◆ EXERCISE INSTRUCTIONS ◆
A – In the commit text, what was removed from the readme?
B – Decide whether each statement agrees with the commit text, answering yes or no and quoting the deciding words: (i) _nutation was split into _nutation_rot and _nutation. (ii) The RotationMatrix class holds a 4x4 matrix. (iii) The commit completes the porting of the new rotation code.
C – Duplicate everything in the commit text from "Split _precession into" down to "quarter event happens.".

◆ TEXT EXCERPT ◆
****

Python: Starting to port new rotation code.

Split _precession into _precession_rot/_precession.
Split _nutation into _nutation_rot/_nutation.
Removed trailing whitespace from readme.

source/python/README.md

@@ -167,6 +167,18 @@ when the lunar quarter event happens.
 
 ---
 
+<a name="RotationMatrix"></a>
+### class RotationMatrix
+
+Contains a rotation matrix that can be used to transform one
+coordinate system into another.
+
+| Type | Parameter | Description |
+| --- | --- | --- |
+| `float[3][3]` | `rot` | A normalized 3x3 rotation matrix. |
+
+---
+
 <a name="SeasonInfo"></a>
 ### class SeasonInfo
 

source/python/astronomy.py

@@ -526,6 +526,18 @@ class Observer:
         self.longitude = longitude
         self.height = height
 
+class RotationMatrix:
+    """Contains a rotation matrix that can be used to transform one
+    coordinate system into another.
+
+    Parameters
+    ----------
+    rot : float[3][3]
+        A normalized 3x3 rotation matrix.
+    """

****

◆ DATA PROVIDED ◆
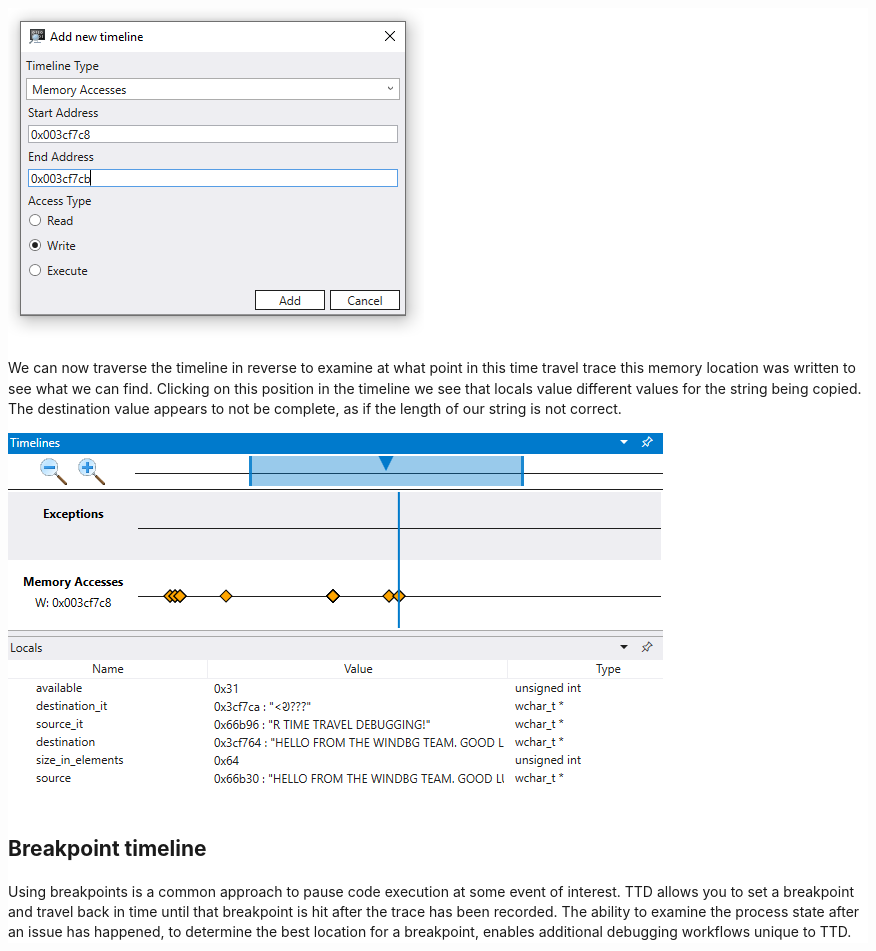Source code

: ![Adding a timeline memory access dialog showing write button checked and a start value of 003cf7c8](images/windbgx-timeline-demo-lab-memory-access-dialog.png)

We can now traverse the timeline in reverse to examine at what point in this time travel trace this memory location was written to see what we can find. Clicking on this position in the timeline we see that locals value different values for the string being copied. The destination value appears to not be complete, as if the length of our string is not correct.

![Memory access timeline and locals window showing locals value with different values for source and destination](images/windbgx-timeline-demo-lab-memory-access.png)

## Breakpoint timeline

Using breakpoints is a common approach to pause code execution at some event of interest. TTD allows you to set a breakpoint and travel back in time until that breakpoint is hit after the trace has been recorded. The ability to examine the process state after an issue has happened, to determine the best location for a breakpoint, enables additional debugging workflows unique to TTD.

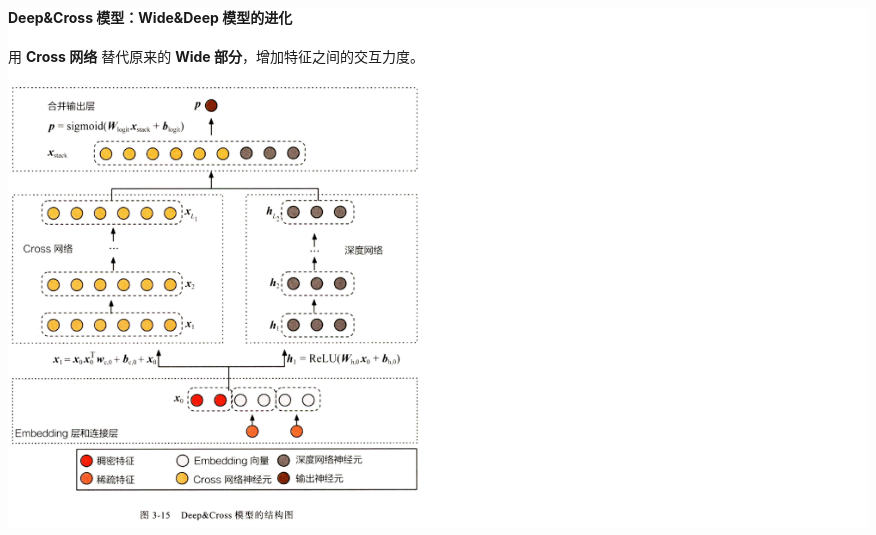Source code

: #### Deep&Cross 模型：Wide&Deep 模型的进化

用 **Cross 网络** 替代原来的 **Wide 部分**，增加特征之间的交互力度。

<img src="../../images/image-20210531171724722.png" alt="image-20210531171724722" style="zoom:43%;" />
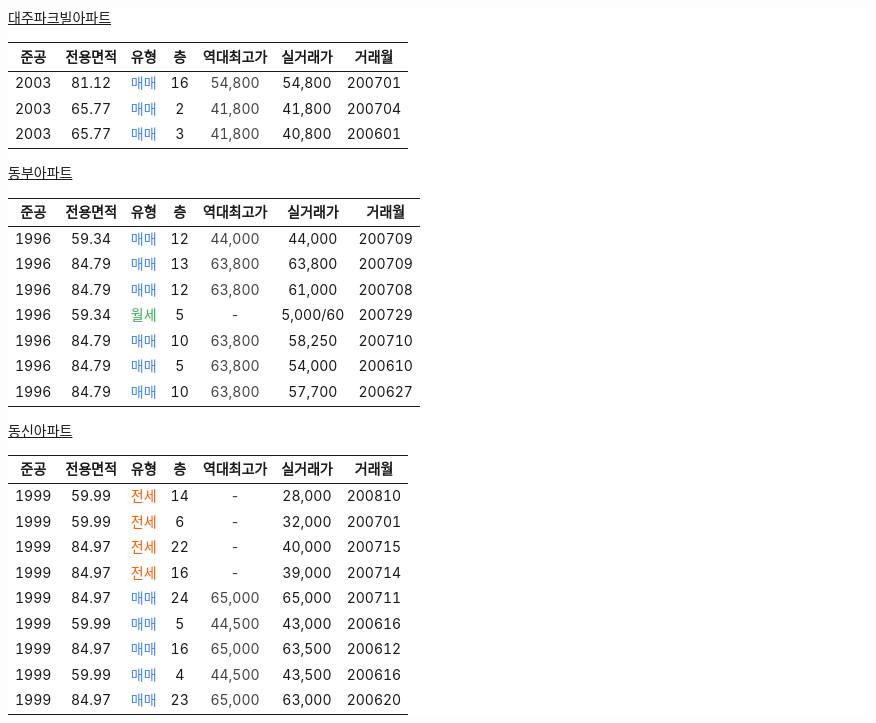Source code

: [대주파크빌아파트](https://search.naver.com/search.naver?query=%EC%84%9C%EC%9A%B8%ED%8A%B9%EB%B3%84%EC%8B%9C+%EB%85%B8%EC%9B%90%EA%B5%AC+%EA%B3%B5%EB%A6%89%EB%8F%99+%EB%8C%80%EC%A3%BC%ED%8C%8C%ED%81%AC%EB%B9%8C%EC%95%84%ED%8C%8C%ED%8A%B8)

|준공|전용면적|유형|층|역대최고가|실거래가|거래월|
|:---:|:---:|:---:|:---:|:---:|:---:|:---:|
|2003|81.12|<span style="color:#4285f3">매매</span>|16|<span style="color:#444444">54,800</span>|54,800|200701|
|2003|65.77|<span style="color:#4285f3">매매</span>|2|<span style="color:#444444">41,800</span>|41,800|200704|
|2003|65.77|<span style="color:#4285f3">매매</span>|3|<span style="color:#444444">41,800</span>|40,800|200601|


<script async src="//pagead2.googlesyndication.com/pagead/js/adsbygoogle.js"></script>

<ins class="adsbygoogle"
     style="display:block"
     data-ad-client="ca-pub-2446590836940007"
     data-ad-slot="1659523306"
     data-ad-format="auto"
     data-full-width-responsive="true"></ins>
<script>
(adsbygoogle = window.adsbygoogle || []).push({});
</script>


[동부아파트](https://search.naver.com/search.naver?query=%EC%84%9C%EC%9A%B8%ED%8A%B9%EB%B3%84%EC%8B%9C+%EB%85%B8%EC%9B%90%EA%B5%AC+%EA%B3%B5%EB%A6%89%EB%8F%99+%EB%8F%99%EB%B6%80%EC%95%84%ED%8C%8C%ED%8A%B8)

|준공|전용면적|유형|층|역대최고가|실거래가|거래월|
|:---:|:---:|:---:|:---:|:---:|:---:|:---:|
|1996|59.34|<span style="color:#4285f3">매매</span>|12|<span style="color:#444444">44,000</span>|44,000|200709|
|1996|84.79|<span style="color:#4285f3">매매</span>|13|<span style="color:#444444">63,800</span>|63,800|200709|
|1996|84.79|<span style="color:#4285f3">매매</span>|12|<span style="color:#444444">63,800</span>|61,000|200708|
|1996|59.34|<span style="color:#34a853">월세</span>|5|<span style="color:#444444">-</span>|5,000/60|200729|
|1996|84.79|<span style="color:#4285f3">매매</span>|10|<span style="color:#444444">63,800</span>|58,250|200710|
|1996|84.79|<span style="color:#4285f3">매매</span>|5|<span style="color:#444444">63,800</span>|54,000|200610|
|1996|84.79|<span style="color:#4285f3">매매</span>|10|<span style="color:#444444">63,800</span>|57,700|200627|

[동신아파트](https://search.naver.com/search.naver?query=%EC%84%9C%EC%9A%B8%ED%8A%B9%EB%B3%84%EC%8B%9C+%EB%85%B8%EC%9B%90%EA%B5%AC+%EA%B3%B5%EB%A6%89%EB%8F%99+%EB%8F%99%EC%8B%A0%EC%95%84%ED%8C%8C%ED%8A%B8)

|준공|전용면적|유형|층|역대최고가|실거래가|거래월|
|:---:|:---:|:---:|:---:|:---:|:---:|:---:|
|1999|59.99|<span style="color:#ff5a00">전세</span>|14|<span style="color:#444444">-</span>|28,000|200810|
|1999|59.99|<span style="color:#ff5a00">전세</span>|6|<span style="color:#444444">-</span>|32,000|200701|
|1999|84.97|<span style="color:#ff5a00">전세</span>|22|<span style="color:#444444">-</span>|40,000|200715|
|1999|84.97|<span style="color:#ff5a00">전세</span>|16|<span style="color:#444444">-</span>|39,000|200714|
|1999|84.97|<span style="color:#4285f3">매매</span>|24|<span style="color:#444444">65,000</span>|65,000|200711|
|1999|59.99|<span style="color:#4285f3">매매</span>|5|<span style="color:#444444">44,500</span>|43,000|200616|
|1999|84.97|<span style="color:#4285f3">매매</span>|16|<span style="color:#444444">65,000</span>|63,500|200612|
|1999|59.99|<span style="color:#4285f3">매매</span>|4|<span style="color:#444444">44,500</span>|43,500|200616|
|1999|84.97|<span style="color:#4285f3">매매</span>|23|<span style="color:#444444">65,000</span>|63,000|200620|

****

◆ ANSWERS BELOW ◆
A – Trailing whitespace.

B –
(i) Yes: "Split _nutation into _nutation_rot/_nutation."
(ii) No: "A normalized 3x3 rotation matrix."
(iii) No: "Starting to port new rotation code."

C –
Split _precession into _precession_rot/_precession.
Split _nutation into _nutation_rot/_nutation.
Removed trailing whitespace from readme.

source/python/README.md

@@ -167,6 +167,18 @@ when the lunar quarter event happens.